### Work request
Please pull out the stretch from the start of the records through the line containing "pendientes. La calma del domingo te permite", copying every line verbatim.

Text extractions by page

# # #

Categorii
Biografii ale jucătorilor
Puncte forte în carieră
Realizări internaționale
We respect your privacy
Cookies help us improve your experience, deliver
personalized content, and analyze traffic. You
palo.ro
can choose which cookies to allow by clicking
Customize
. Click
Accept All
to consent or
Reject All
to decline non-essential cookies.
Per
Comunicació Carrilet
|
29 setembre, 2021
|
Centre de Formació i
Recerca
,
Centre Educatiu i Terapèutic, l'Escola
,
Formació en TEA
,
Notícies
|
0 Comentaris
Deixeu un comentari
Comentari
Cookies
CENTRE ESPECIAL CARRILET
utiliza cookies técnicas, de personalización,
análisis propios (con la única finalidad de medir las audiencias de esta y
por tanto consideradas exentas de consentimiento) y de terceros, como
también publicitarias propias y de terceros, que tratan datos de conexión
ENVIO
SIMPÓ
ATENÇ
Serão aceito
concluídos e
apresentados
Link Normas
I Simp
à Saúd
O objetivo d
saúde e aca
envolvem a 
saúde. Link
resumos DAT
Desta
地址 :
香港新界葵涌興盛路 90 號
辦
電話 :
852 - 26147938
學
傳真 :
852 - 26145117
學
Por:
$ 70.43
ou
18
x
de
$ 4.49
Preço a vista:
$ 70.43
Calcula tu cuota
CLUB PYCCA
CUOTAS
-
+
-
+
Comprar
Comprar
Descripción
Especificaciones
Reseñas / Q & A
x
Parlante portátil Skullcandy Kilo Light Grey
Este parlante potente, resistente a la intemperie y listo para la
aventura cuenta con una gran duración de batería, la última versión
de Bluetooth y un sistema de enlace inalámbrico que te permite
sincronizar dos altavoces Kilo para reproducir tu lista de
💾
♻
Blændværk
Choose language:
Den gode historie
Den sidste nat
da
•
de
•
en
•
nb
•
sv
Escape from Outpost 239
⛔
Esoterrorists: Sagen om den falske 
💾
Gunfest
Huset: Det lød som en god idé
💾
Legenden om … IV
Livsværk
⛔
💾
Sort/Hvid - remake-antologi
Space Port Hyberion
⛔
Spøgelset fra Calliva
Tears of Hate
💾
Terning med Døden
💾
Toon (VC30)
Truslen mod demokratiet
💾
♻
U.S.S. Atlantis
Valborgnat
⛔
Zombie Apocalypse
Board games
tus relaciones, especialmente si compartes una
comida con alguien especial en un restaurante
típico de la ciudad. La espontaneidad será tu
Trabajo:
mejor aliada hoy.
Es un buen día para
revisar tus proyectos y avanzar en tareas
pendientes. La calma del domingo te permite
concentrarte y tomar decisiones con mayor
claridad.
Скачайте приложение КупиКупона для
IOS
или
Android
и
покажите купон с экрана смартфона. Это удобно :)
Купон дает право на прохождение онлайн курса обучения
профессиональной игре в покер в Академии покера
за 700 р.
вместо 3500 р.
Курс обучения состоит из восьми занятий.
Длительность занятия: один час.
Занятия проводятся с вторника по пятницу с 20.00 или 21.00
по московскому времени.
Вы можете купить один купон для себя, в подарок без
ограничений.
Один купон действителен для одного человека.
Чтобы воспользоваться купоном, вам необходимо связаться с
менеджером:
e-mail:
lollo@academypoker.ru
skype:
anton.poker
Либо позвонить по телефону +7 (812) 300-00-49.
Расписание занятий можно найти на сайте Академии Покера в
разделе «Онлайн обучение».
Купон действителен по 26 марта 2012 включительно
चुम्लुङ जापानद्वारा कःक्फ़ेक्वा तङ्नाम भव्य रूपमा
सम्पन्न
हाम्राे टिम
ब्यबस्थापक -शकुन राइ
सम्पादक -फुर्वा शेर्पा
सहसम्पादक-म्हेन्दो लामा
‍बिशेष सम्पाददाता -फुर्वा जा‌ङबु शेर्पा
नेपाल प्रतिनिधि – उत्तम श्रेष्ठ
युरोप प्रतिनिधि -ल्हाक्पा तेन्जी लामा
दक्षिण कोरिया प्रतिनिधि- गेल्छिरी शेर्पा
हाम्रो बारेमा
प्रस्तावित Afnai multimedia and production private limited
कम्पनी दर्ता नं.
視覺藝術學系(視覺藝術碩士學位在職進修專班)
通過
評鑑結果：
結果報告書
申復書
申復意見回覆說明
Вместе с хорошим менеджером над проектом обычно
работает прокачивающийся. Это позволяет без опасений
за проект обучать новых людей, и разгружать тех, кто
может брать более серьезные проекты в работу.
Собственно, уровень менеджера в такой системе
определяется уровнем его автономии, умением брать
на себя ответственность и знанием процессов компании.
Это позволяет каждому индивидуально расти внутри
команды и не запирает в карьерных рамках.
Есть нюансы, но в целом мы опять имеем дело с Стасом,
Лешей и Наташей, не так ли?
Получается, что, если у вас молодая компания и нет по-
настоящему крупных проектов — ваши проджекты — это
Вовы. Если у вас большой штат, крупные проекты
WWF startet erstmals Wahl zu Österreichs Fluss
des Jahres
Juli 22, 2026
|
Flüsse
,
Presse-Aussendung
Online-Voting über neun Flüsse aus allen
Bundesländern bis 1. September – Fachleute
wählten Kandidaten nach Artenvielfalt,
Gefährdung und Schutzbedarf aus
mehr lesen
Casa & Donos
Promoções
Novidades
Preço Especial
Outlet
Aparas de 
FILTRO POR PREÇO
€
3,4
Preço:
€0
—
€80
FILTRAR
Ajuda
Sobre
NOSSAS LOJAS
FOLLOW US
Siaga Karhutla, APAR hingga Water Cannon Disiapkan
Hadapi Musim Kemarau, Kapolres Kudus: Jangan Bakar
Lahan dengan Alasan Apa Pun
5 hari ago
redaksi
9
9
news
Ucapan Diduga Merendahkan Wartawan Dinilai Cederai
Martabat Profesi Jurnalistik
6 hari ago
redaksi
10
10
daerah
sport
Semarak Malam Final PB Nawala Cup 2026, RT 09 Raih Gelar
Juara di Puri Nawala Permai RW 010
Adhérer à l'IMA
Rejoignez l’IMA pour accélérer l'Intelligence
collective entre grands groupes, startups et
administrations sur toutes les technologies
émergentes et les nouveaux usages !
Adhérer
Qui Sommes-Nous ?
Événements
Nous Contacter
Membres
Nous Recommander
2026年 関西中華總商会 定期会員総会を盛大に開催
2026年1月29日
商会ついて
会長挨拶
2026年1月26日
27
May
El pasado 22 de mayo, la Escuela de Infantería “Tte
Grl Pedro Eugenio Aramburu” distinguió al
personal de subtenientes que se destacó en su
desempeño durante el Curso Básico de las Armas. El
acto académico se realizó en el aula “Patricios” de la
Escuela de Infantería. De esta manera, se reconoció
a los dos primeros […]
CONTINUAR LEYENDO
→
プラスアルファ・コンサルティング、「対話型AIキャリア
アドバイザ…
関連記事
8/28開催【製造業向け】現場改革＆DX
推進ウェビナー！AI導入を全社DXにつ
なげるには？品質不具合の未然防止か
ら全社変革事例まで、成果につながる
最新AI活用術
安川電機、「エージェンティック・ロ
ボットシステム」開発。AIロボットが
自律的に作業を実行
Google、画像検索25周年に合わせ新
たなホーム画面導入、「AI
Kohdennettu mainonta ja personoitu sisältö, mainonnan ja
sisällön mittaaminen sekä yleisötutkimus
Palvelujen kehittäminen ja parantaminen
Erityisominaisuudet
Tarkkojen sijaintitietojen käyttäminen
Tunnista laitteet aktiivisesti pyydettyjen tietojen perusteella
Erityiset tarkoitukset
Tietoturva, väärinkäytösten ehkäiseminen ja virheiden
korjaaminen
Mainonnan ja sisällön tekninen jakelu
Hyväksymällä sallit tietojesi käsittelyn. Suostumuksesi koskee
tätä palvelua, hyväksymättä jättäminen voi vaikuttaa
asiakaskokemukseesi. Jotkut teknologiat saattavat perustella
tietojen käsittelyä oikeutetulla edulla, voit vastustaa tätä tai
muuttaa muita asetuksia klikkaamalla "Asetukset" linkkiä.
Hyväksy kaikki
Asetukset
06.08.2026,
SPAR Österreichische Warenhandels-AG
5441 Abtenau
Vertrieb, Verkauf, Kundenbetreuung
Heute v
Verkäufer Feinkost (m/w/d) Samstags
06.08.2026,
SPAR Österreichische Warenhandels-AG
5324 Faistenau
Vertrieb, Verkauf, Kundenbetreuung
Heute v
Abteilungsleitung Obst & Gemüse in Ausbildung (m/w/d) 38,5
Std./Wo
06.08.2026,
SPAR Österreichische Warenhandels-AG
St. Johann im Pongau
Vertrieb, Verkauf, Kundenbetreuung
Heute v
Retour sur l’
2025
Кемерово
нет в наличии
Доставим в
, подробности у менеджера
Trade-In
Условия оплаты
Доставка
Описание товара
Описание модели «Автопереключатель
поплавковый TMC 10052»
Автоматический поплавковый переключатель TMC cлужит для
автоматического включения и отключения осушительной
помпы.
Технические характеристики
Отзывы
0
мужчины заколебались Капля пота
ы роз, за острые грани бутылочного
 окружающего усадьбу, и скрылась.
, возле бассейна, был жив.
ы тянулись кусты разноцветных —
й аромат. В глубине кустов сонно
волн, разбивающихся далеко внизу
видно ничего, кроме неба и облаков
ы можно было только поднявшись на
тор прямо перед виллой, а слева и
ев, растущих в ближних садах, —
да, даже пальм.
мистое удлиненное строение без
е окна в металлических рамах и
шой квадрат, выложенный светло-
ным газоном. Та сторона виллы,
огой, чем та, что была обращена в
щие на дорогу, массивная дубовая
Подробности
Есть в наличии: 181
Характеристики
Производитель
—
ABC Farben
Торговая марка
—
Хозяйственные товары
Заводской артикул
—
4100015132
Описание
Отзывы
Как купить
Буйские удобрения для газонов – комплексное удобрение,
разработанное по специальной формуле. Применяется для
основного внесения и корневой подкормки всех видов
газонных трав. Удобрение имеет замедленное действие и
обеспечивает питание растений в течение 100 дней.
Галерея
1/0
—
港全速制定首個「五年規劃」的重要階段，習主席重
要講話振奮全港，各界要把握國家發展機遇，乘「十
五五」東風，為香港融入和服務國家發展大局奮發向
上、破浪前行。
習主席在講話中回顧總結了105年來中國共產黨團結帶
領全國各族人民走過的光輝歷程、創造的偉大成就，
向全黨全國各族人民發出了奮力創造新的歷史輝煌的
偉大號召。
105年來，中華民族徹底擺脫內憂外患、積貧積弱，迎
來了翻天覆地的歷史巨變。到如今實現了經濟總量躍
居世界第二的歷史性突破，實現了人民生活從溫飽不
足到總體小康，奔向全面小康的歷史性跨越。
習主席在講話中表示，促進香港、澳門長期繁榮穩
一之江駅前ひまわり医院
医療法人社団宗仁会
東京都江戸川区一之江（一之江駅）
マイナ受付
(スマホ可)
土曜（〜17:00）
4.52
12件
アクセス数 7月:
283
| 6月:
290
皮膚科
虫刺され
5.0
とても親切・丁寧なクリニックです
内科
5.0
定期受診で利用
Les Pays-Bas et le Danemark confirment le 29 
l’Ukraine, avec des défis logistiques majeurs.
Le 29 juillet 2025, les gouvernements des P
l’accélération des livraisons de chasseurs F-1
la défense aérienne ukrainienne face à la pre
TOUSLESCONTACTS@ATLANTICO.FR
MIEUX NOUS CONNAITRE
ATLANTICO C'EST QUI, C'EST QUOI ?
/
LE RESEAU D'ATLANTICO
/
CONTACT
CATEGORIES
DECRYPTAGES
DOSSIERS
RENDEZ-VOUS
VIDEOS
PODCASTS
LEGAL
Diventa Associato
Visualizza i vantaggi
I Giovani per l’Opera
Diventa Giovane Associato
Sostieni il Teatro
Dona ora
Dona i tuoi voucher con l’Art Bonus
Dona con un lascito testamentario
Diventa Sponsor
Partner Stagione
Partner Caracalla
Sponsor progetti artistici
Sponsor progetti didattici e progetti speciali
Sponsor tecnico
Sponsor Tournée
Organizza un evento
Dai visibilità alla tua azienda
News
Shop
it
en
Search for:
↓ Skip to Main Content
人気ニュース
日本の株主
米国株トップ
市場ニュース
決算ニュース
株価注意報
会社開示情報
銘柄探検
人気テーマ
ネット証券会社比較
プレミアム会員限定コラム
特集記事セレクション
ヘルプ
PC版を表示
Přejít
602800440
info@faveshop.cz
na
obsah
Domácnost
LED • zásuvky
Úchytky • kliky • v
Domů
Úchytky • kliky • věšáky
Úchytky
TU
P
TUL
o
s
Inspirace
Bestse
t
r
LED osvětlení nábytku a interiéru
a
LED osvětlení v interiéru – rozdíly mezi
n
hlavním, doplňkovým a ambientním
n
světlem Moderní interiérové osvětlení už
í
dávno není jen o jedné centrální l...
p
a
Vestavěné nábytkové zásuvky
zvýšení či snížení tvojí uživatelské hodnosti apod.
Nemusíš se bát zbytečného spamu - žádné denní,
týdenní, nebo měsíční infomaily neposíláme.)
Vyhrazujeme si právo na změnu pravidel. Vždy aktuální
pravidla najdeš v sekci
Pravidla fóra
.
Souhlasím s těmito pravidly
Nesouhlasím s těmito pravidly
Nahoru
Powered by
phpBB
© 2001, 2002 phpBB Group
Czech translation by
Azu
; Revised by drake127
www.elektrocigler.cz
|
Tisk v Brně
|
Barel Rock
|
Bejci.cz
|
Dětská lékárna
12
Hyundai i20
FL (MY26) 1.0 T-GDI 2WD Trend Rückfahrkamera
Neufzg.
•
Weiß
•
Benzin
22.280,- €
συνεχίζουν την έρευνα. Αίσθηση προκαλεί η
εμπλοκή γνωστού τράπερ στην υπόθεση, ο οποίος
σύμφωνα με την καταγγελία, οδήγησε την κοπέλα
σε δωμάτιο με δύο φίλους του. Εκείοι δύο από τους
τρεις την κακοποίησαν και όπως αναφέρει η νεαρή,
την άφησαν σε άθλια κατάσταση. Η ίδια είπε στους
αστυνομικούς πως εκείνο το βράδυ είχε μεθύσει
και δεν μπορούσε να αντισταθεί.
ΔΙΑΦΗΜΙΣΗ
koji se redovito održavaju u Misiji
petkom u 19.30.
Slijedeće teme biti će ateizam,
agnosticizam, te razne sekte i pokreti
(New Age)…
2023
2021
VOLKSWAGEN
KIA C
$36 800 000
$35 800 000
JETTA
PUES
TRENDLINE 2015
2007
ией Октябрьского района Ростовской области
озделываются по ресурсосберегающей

# # #

### Problem solution
Categorii
Biografii ale jucătorilor
Puncte forte în carieră
Realizări internaționale
We respect your privacy
Cookies help us improve your experience, deliver
personalized content, and analyze traffic. You
palo.ro
can choose which cookies to allow by clicking
Customize
. Click
Accept All
to consent or
Reject All
to decline non-essential cookies.
Per
Comunicació Carrilet
|
29 setembre, 2021
|
Centre de Formació i
Recerca
,
Centre Educatiu i Terapèutic, l'Escola
,
Formació en TEA
,
Notícies
|
0 Comentaris
Deixeu un comentari
Comentari
Cookies
CENTRE ESPECIAL CARRILET
utiliza cookies técnicas, de personalización,
análisis propios (con la única finalidad de medir las audiencias de esta y
por tanto consideradas exentas de consentimiento) y de terceros, como
también publicitarias propias y de terceros, que tratan datos de conexión
ENVIO
SIMPÓ
ATENÇ
Serão aceito
concluídos e
apresentados
Link Normas
I Simp
à Saúd
O objetivo d
saúde e aca
envolvem a 
saúde. Link
resumos DAT
Desta
地址 :
香港新界葵涌興盛路 90 號
辦
電話 :
852 - 26147938
學
傳真 :
852 - 26145117
學
Por:
$ 70.43
ou
18
x
de
$ 4.49
Preço a vista:
$ 70.43
Calcula tu cuota
CLUB PYCCA
CUOTAS
-
+
-
+
Comprar
Comprar
Descripción
Especificaciones
Reseñas / Q & A
x
Parlante portátil Skullcandy Kilo Light Grey
Este parlante potente, resistente a la intemperie y listo para la
aventura cuenta con una gran duración de batería, la última versión
de Bluetooth y un sistema de enlace inalámbrico que te permite
sincronizar dos altavoces Kilo para reproducir tu lista de
💾
♻
Blændværk
Choose language:
Den gode historie
Den sidste nat
da
•
de
•
en
•
nb
•
sv
Escape from Outpost 239
⛔
Esoterrorists: Sagen om den falske 
💾
Gunfest
Huset: Det lød som en god idé
💾
Legenden om … IV
Livsværk
⛔
💾
Sort/Hvid - remake-antologi
Space Port Hyberion
⛔
Spøgelset fra Calliva
Tears of Hate
💾
Terning med Døden
💾
Toon (VC30)
Truslen mod demokratiet
💾
♻
U.S.S. Atlantis
Valborgnat
⛔
Zombie Apocalypse
Board games
tus relaciones, especialmente si compartes una
comida con alguien especial en un restaurante
típico de la ciudad. La espontaneidad será tu
Trabajo:
mejor aliada hoy.
Es un buen día para
revisar tus proyectos y avanzar en tareas
pendientes. La calma del domingo te permite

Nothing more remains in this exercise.